The Financial Conduct Authority (FCA) is consulting on proposals to reduce the potential for harm to investors from the liquidity mismatch in open-ended property funds.
The FCA’s proposals comes in light of a slew of property fund suspensions due to Covid-19 and prior to that the Brexit vote in 2016. In December 2019, for example, one of the largest funds – M&G Property – suspended dealings.
Just three funds have achieved positive returns in the year-to-date – BMO UK Property, ARC TIME Commercial Long Income and MGTS St Johns High Income – according to US funds data firm Morningstar.
What does the FCA intend to do?
The new rules as proposed by the FCA would require investors to give notice – potentially of up to 180 days – before their investment is redeemed.
The proposed notice period would allow the manager to plan sales of property assets so that it could better meet redemptions that are requested. It would also enable greater efficiency within these products as fund managers would be able to allocate more of the fund to property and less to cash for unanticipated redemptions.
Ian Mason, head of UK Financial Services Regulatory Team at Gowling WLG says: “The FCA’s approach should enable property fund managers to take a more orderly approach to redemptions, rather than the last-minute rush from worried investors that we have seen in recent years. However, property investors will need to plan ahead more and look at the longer-term.”

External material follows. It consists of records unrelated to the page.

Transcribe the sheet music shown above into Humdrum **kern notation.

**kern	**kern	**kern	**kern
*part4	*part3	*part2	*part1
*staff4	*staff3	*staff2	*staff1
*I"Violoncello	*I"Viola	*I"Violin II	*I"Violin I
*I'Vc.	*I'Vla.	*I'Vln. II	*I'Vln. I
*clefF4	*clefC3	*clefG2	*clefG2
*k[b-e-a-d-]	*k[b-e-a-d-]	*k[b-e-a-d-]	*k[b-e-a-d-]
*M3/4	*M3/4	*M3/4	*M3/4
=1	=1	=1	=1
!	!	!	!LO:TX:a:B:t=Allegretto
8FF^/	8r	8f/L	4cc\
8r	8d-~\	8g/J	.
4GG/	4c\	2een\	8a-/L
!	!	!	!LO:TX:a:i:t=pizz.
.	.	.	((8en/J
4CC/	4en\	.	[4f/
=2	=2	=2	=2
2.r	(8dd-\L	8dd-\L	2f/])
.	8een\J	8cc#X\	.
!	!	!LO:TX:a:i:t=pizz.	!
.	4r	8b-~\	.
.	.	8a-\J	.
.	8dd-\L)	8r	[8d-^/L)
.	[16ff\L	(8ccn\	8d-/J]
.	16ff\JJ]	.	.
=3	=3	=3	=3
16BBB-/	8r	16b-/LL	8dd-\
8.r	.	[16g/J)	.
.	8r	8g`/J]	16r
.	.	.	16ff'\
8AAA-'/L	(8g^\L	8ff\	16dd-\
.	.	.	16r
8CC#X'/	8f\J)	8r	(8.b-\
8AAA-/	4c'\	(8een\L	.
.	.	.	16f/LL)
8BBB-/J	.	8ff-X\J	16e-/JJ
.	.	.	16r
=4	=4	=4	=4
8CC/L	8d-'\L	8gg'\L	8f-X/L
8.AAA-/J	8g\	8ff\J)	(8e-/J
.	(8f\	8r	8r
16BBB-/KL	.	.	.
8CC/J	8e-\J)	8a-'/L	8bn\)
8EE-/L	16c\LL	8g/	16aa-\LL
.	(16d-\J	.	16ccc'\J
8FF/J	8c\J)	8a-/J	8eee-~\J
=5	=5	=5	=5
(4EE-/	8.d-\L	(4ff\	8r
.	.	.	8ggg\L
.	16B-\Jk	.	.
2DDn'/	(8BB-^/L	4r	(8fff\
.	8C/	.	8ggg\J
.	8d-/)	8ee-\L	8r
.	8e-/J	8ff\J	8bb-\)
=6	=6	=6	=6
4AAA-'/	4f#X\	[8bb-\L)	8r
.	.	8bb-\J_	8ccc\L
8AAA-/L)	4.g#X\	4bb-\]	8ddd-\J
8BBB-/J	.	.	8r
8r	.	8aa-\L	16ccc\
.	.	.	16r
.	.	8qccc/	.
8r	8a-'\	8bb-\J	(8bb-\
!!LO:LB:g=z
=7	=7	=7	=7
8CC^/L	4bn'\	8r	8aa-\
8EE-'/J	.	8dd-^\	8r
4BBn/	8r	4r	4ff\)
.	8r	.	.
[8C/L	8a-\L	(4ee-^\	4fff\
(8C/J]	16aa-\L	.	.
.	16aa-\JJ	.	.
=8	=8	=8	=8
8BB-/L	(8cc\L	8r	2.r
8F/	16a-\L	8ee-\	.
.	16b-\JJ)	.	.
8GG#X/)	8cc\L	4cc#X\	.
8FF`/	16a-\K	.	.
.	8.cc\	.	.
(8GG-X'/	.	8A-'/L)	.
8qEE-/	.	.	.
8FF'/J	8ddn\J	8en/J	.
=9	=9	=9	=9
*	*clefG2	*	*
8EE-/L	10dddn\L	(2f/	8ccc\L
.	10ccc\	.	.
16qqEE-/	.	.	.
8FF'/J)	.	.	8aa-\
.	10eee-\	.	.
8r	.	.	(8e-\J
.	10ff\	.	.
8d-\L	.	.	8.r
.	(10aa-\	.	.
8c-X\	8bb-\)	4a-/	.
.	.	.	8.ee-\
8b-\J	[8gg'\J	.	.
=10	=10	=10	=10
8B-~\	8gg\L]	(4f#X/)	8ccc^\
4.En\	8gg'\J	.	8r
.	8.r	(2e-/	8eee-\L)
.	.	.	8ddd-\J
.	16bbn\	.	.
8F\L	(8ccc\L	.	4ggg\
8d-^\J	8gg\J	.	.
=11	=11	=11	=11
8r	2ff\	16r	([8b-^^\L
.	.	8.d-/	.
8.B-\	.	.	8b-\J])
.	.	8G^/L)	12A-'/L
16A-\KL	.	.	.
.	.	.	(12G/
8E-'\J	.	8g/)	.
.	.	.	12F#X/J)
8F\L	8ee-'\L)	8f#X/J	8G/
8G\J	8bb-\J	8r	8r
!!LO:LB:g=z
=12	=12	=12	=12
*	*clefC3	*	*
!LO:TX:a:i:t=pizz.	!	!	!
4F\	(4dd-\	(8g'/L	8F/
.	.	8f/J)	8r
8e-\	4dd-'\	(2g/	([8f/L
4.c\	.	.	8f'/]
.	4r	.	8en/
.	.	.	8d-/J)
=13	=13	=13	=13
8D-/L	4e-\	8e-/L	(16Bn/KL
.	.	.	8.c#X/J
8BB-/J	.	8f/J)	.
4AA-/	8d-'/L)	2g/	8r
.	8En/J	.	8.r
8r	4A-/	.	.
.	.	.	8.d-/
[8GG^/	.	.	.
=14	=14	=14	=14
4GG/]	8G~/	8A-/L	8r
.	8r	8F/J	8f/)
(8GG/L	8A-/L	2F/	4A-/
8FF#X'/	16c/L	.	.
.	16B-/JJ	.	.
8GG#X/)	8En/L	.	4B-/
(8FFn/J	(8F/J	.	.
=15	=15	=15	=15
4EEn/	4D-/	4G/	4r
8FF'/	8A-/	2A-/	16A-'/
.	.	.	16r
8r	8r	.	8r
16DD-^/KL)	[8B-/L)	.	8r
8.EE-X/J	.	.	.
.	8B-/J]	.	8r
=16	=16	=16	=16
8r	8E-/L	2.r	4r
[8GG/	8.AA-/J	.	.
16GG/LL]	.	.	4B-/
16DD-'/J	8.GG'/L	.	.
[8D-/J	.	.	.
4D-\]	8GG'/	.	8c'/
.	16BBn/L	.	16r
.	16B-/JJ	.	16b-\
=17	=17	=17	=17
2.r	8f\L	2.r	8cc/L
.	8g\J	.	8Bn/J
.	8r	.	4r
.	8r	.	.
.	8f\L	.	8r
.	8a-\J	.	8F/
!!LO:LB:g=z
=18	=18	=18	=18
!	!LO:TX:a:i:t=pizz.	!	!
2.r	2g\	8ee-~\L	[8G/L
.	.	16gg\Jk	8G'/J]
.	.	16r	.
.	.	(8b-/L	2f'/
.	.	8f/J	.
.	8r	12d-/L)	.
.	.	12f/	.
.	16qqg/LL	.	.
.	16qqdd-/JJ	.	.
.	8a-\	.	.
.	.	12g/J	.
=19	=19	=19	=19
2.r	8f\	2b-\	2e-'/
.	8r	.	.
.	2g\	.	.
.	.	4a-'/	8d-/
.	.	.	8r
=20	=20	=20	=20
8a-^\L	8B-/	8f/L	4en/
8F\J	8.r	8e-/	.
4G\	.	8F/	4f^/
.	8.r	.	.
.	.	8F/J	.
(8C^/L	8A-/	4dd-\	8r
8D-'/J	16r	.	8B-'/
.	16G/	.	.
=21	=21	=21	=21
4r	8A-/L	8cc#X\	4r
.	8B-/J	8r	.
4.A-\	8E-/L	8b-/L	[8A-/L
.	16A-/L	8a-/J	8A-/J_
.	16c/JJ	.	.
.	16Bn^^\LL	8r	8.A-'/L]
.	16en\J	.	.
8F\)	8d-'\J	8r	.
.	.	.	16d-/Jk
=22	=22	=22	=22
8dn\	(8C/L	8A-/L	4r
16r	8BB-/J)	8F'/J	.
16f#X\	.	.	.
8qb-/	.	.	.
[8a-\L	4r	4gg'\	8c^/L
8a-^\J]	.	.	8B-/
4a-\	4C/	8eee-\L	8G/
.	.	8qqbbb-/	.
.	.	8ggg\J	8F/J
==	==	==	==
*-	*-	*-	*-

Christopher Woolard, interim chief executive of the FCA, adds: “We think that our proposals will help further our consumer protection objective by reducing the number of fund suspensions, preventing unsuitable purchases of funds, and by increasing product efficiency for fund managers.”
“We want open-ended funds to provide a structure through which investors can safely invest in less liquid assets which offer attractive expected returns and at the same time supports investment that benefits the wider economy.
“We hope the proposed new rules will directly address the liquidity mismatch of these funds making them more resilient during periods of stress and allowing them to operate in a way that all investors are treated equally.”
The FCA’s proposals regarding open-ended property funds have met with criticism by some, however.
Dzmitry Lipski, head of funds research, interactive investor, says: “While these proposals address the liquidity mismatch in open-ended funds, they come with strings attached. After so many property fund suspensions over the past four years, many property fund investors have seen their assets go into deep freeze. [The] proposals, with a notice period of up to 180 days, mean that investors will still effectively have to keep their assets on ice for up to six months.
“Proposals making this a norm, rather than an exception, might spare fund management groups a few blushes, but we question what investors have to gain by sacrificing daily liquidity, given that there is a good structure for investing in illiquid assets already in place – investment trusts.
“No structure is perfect, and the share price may still come under pressure in a distressed market, and discounts could widen. But on balance we still prefer the closed ended structure when it comes to less liquid assets as it gives instant access to investors’ money.”